Monday is past. This is one time I am really glad that is true. As mentioned earlier I have been helping a lady friend who was sued by another person. This Monday the lawyers came and the other lady went through my friends place. She has been 'fearful' that my friend is 'stealing' her stuff. To prepare for this 'Monday' we separated my friend's things from the other lady's things. On Monday everyone watched as the other lady 'went through' my friend's things. If it hadn't been so serious it was at times funny - or maybe better put, pathetic. She took a dust pan and broom. She wanted my friend's turkey forks. There were many other smaller items she pulled out, indicating that she considered them her property. My friend also got to go through and indicate if there were any items she considered were hers. After that was over then the 'two sides' went back and forth on the 'contested' items. I haven't heard the final 'report' from today but I am hoping that most, if not all of the items, are taken care of so we can 'move on'

One lady who was writing the contested list item made the comment to me that it was like a couple of little kids. I agree with one exception. I think one of the 'kids' was very much a bully.
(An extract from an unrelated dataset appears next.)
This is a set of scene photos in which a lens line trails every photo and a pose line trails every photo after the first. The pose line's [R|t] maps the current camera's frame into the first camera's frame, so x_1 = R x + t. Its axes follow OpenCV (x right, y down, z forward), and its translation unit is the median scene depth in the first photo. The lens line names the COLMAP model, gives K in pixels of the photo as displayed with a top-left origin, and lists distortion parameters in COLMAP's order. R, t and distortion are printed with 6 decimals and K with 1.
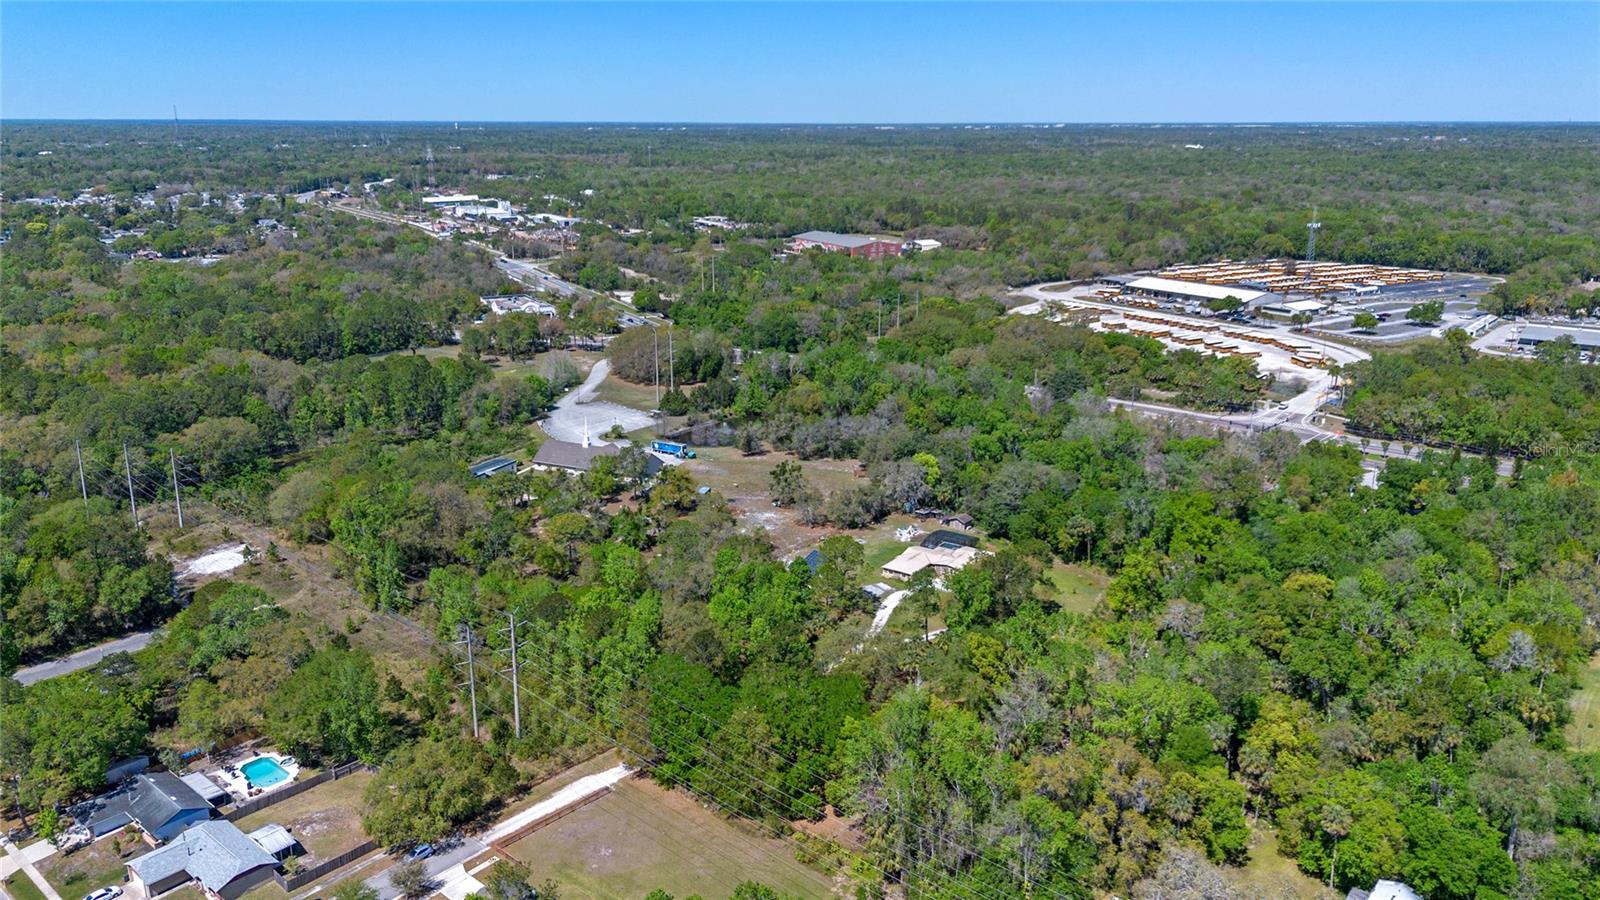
lens RADIAL K [[1206.5, 0, 799.3], [0, 1206.5, 451.9], [0, 0, 1]] dist [0.043406, 0.001287]
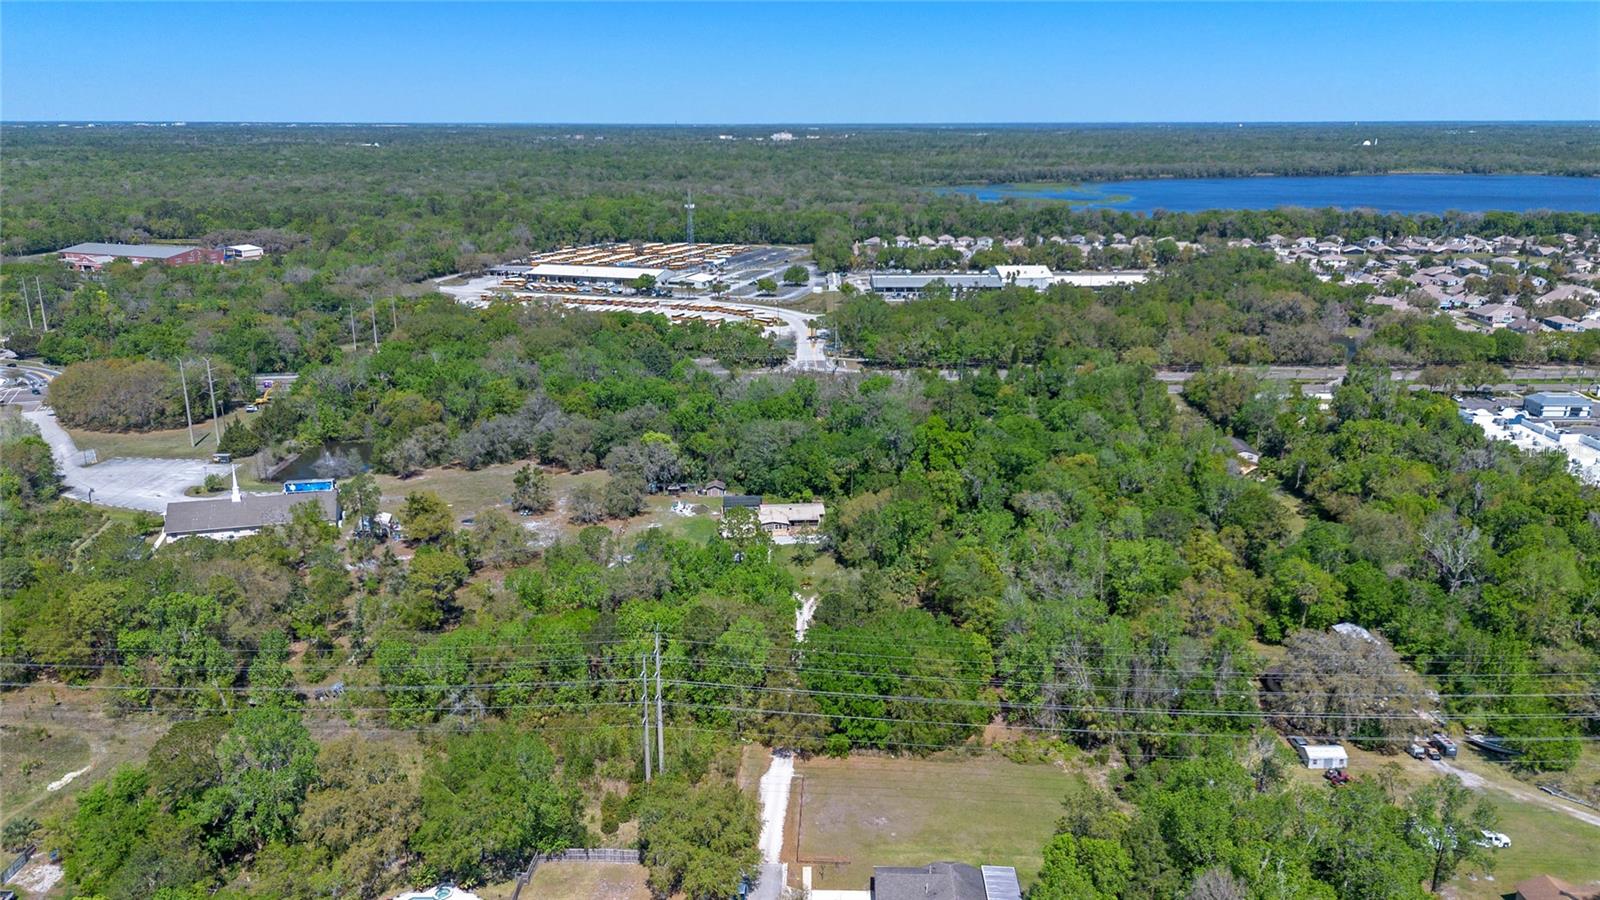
lens RADIAL K [[1127.0, 0, 799.1], [0, 1127.0, 448.1], [0, 0, 1]] dist [0.049270, -0.025756]
pose [[0.780640, -0.176849, 0.599438, -0.184979], [0.167471, 0.983245, 0.071986, -0.017634], [-0.602126, 0.044193, 0.797177, 0.059342]]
Previous to this - beginning maybe 6-7 years ago - this person had begged my friend to be her 'mother'. My friend had gradually laid aside her various means of support to help this lady and get her set up in business. But then, when the business was going good, suddenly the other person wanted nothing more to do with my friend, to the point of trying to evict her out on the street. It didn't work quite that way, but at this point in time there seems to be an out of court agreement and Monday's activities was an attempt at bringing 'a closing' to this nasty turn of events so my friend can 'move on' with her life as a writer and an artist.
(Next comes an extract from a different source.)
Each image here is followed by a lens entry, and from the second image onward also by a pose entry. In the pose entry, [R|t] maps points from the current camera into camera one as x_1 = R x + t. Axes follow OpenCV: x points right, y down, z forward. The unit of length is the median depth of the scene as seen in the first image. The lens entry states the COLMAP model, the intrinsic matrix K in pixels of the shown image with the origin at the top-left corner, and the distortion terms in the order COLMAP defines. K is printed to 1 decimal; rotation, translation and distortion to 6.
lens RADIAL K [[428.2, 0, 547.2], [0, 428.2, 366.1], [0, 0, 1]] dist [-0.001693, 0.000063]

My friend has signed a lease for another place to live. We have 'separated' her things and hopefully we will SOON get them packed and to the new location as soon as possible, now that it seems that the other side has agreed to the 'separations'.

But all of this has taken a toll. I guess I was pushing hard to get everything separated by Monday. Now that Monday is past I have sort of just been in neutral. For the past couple of weeks I have been struggling with a sore throat and laryngitis and I have got to slow down for at least a little while before we get to the 'final' move to get my friend into her new place.
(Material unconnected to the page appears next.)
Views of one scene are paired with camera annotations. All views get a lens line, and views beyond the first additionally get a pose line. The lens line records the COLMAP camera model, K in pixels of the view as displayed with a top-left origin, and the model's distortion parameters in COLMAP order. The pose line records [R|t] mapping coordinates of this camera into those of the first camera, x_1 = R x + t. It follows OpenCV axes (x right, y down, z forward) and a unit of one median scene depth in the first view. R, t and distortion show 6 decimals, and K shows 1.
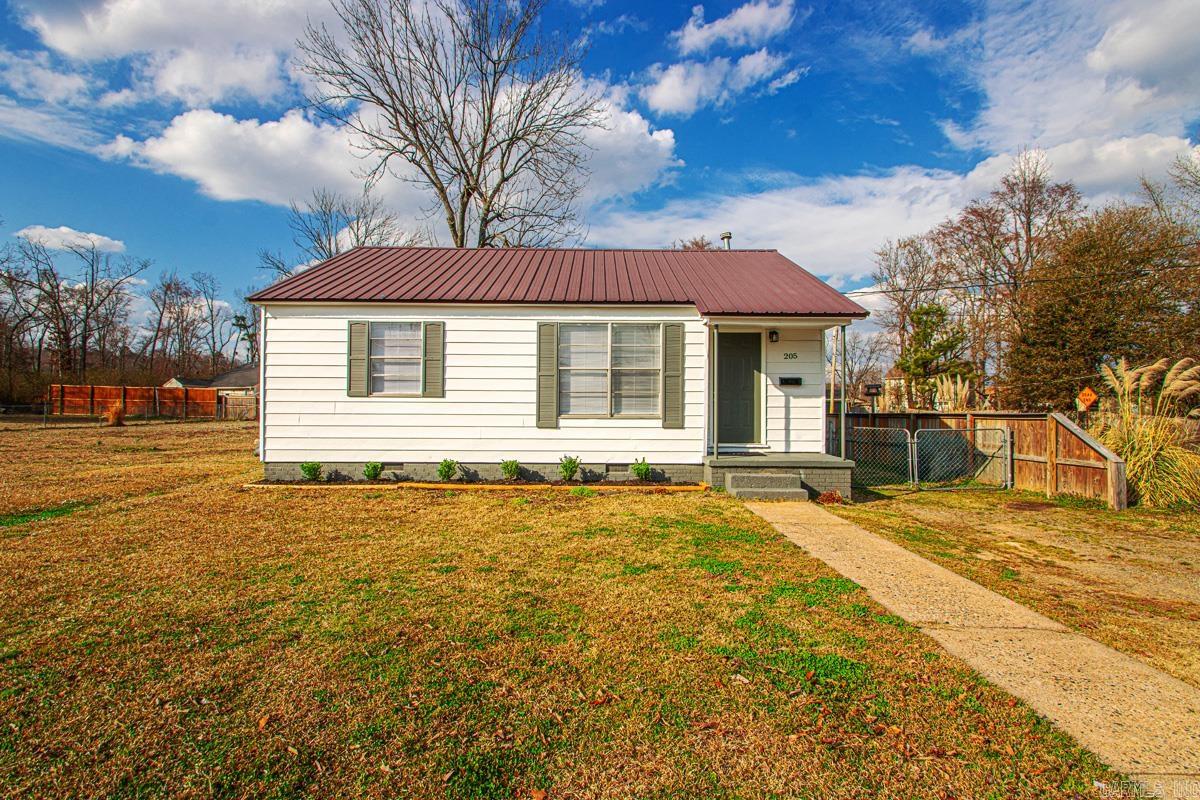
lens RADIAL K [[553.0, 0, 600.0], [0, 553.0, 400.0], [0, 0, 1]] dist [0.020200, -0.018177]
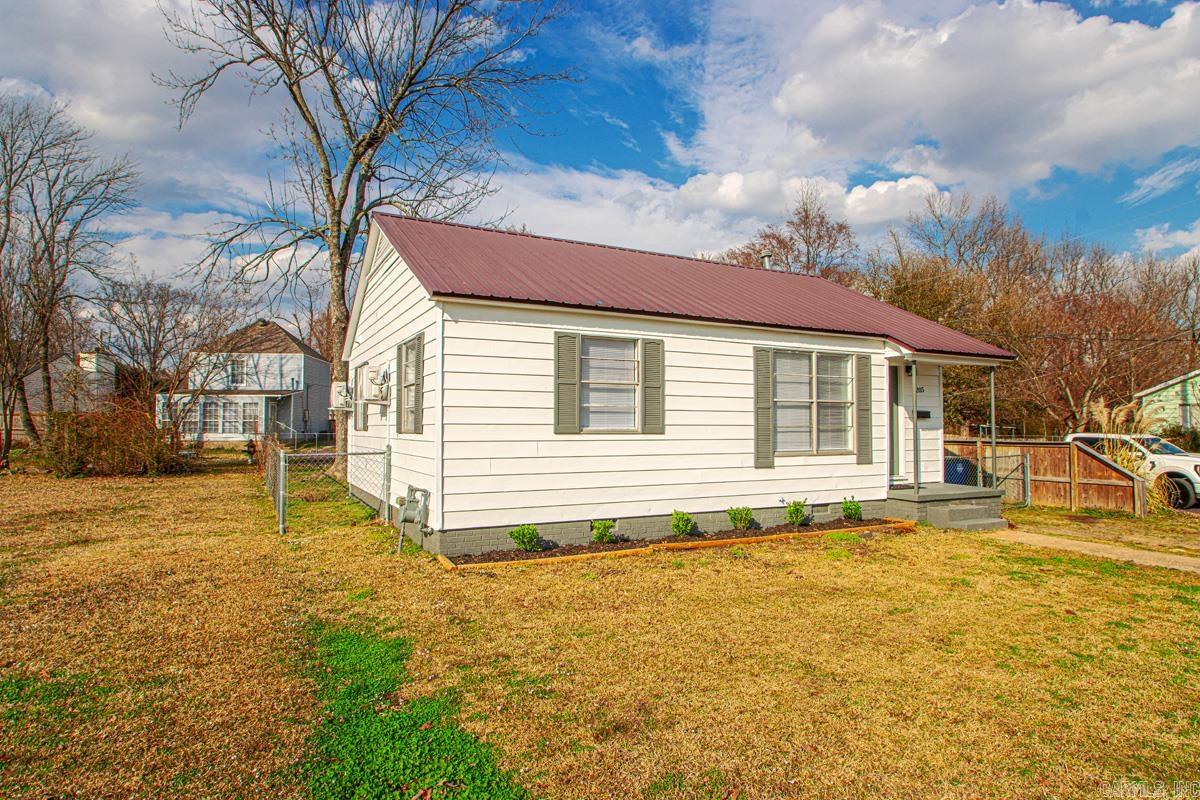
lens RADIAL K [[660.5, 0, 600.0], [0, 660.5, 400.0], [0, 0, 1]] dist [-0.021725, -0.000123]
pose [[0.893247, 0.016446, 0.449265, -0.795041], [-0.009817, 0.999806, -0.017081, -0.036191], [-0.449459, 0.010847, 0.893235, 0.178847]]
Yet for all of the above I have a peace in my mind and heart that what we did was the best that could be done under the circumstances. I'm thankful, very thankful, for one shining attribute of my friend. She appreciates my help. We have had a few disagreements on 'technique', you might say. Yet, many times, even after I have left for the day she will call me to make sure I knows that she appreciates what I did to help her. I think that is one thing that has caused me to want to go the second mile for her.

Some other folks we have been trying to help recently, or so it comes across to me anyway, seem to almost consider that they are doing us a favor when we help them. I don't think they think that but the way they act seems that way at times.

We have been trying to 'juggle' space in the house next door. One lady has been living on a porch for a couple of years. She wants an inside room and I think we finally have one available. Yet, somehow, we have almost perceived the feeling that she believes she deserves it rather than what I have considered a job and a half to try to work things out so she could have it. (That does sound like maybe I have an attitude problem as well. I'm working on it.)

Back to this 'peace of mind' thought. I know God gives Peace. I also believe others can assist in giving peace. Lastly, it is up to me to decided what kind of peace I will 'have'.

May the peace of God flood your heart and life just now. Hey, just the fact that you have read this means you are special. Peace to you.